Di Jakarta, sekitar 680 pengendara dari komunitas ojek online, ojek pangkalan, petugas Damkar, pasukan oranye (PPSU), hingga komunitas motoris disabilitas memadati lapangan kantor Pusat Pertamina pada Selasa (18/11). Senyum mereka merekah saat motor-motor mendapat perawatan ringan tanpa biaya.
Direktur Utama Pertamina, Simon Aloysius Mantiri, membuka acara dengan pesan hangat.
“Melihat senyum bapak dan ibu hari ini adalah alasan kenapa Pertamina ada. Pertamina Berbagi merupakan komitmen kami dalam mendukung kesejahteraan masyarakat. Dimulai dari hal-hal sederhana seperti ini, kami berkomitmen untuk terus melayani masyarakat sepenuh hati,” ujarnya.
Kegiatan tahun ini terasa semakin istimewa karena proses servis dilakukan oleh para mekanik muda dari SMA, SMK, dan Sekolah Luar Biasa (SLB)—semuanya merupakan peserta program Pertamina Enduro Entrepreneurship Program (EEP). Program ini memberikan bantuan peralatan bengkel, pelatihan mekanik, hingga pembekalan kewirausahaan.
Salah satu mekanik sahabat disabilitas, Bintang Viqi Firdaus dari SLBN 4 Jakarta, mengaku kehidupannya berubah sejak mengikuti pelatihan Pertamina.
“Sampai saya bisa menjadi mekanik profesional. Kami juga diberi bantuan peralatan bengkel, jadi bisa langsung berwirausaha dan menerapkan ilmu dari kelas. Kami bahkan membuka usaha cuci motor,” ungkapnya bangga.

Di 44 kota lain, layanan ganti oli juga melibatkan mekanik dari komunitas disabilitas, warga binaan lapas, bengkel nelayan, dan mekanik santri. Total lebih dari 11.600 botol oli Enduro mengalir ke mesin motor para penerima manfaat.
“Begitu selesai servis, tarikan motor langsung enteng. Rasanya kayak dikasih semangat baru buat kerja lagi,” ujar Rosita sambil tersenyum.
Komisaris PT Pertamina (Persero), Nanik Sudaryati Deyang, menegaskan bahwa Pertamina terus mendengarkan aspirasi masyarakat untuk meningkatkan layanan SPBU.
“Tadi kami diberi masukan oleh pengendara disabilitas.
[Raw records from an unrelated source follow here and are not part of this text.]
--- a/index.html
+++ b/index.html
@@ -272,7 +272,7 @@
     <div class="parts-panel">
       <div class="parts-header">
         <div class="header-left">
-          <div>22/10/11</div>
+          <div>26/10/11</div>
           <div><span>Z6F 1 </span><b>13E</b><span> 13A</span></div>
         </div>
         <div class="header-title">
Mereka kesulitan isi bensin karena motor roda tiga tidak muat di jalur motor. Saya sampaikan, Pertamina akan memberikan akses prioritas untuk motoris disabilitas. Kami juga memastikan toilet bersih dan gratis, serta tempat ibadah nyaman. SPBU harus menjadi rumah kedua bagi pengendara,” ujarnya.
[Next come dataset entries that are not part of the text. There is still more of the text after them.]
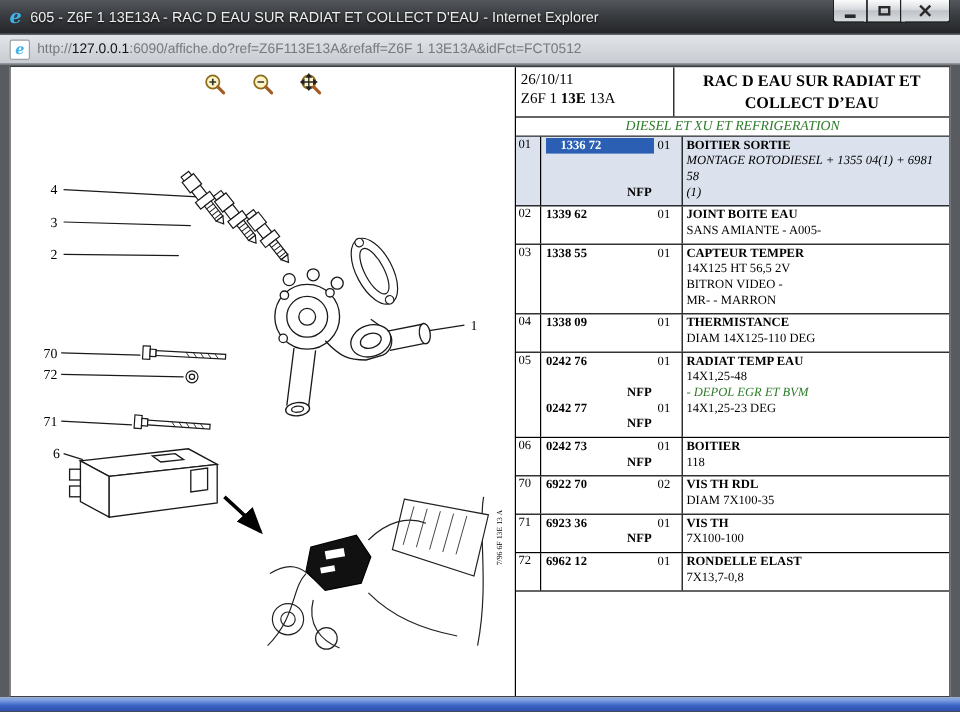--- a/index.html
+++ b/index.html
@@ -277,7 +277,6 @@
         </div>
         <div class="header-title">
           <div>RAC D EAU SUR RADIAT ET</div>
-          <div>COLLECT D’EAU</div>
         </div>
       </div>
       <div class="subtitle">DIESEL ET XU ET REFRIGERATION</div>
Selain layanan ganti oli, Pertamina juga menyerahkan bantuan pendidikan bagi 200 siswa SD hingga SMA yang orang tuanya merupakan penyintas kanker. Bekerja sama dengan Rosa Foundation, bantuan mencakup beasiswa, biaya hidup, dan laptop senilai total Rp1,9 miliar.
Salah satu penerima, Neny Widiyanti, tak kuasa menahan rasa syukurnya.
“Saya nggak pernah menyangka anak saya dapat laptop. Kami sering bingung kalau tugas sekolah butuh akses digital. Hari ini rasanya kami nggak sendirian—ada yang peduli sama perjuangan kami,” tuturnya dengan mata berkaca-kaca.
Pertamina menegaskan bahwa seluruh program ini sejalan dengan upaya perusahaan dalam mendukung transisi energi, target Net Zero Emission 2060, dan pencapaian Sustainable Development Goals (SDGs). Melalui implementasi Environmental, Social & Governance (ESG), Pertamina memastikan setiap langkah bisnis memberi dampak nyata bagi masyarakat.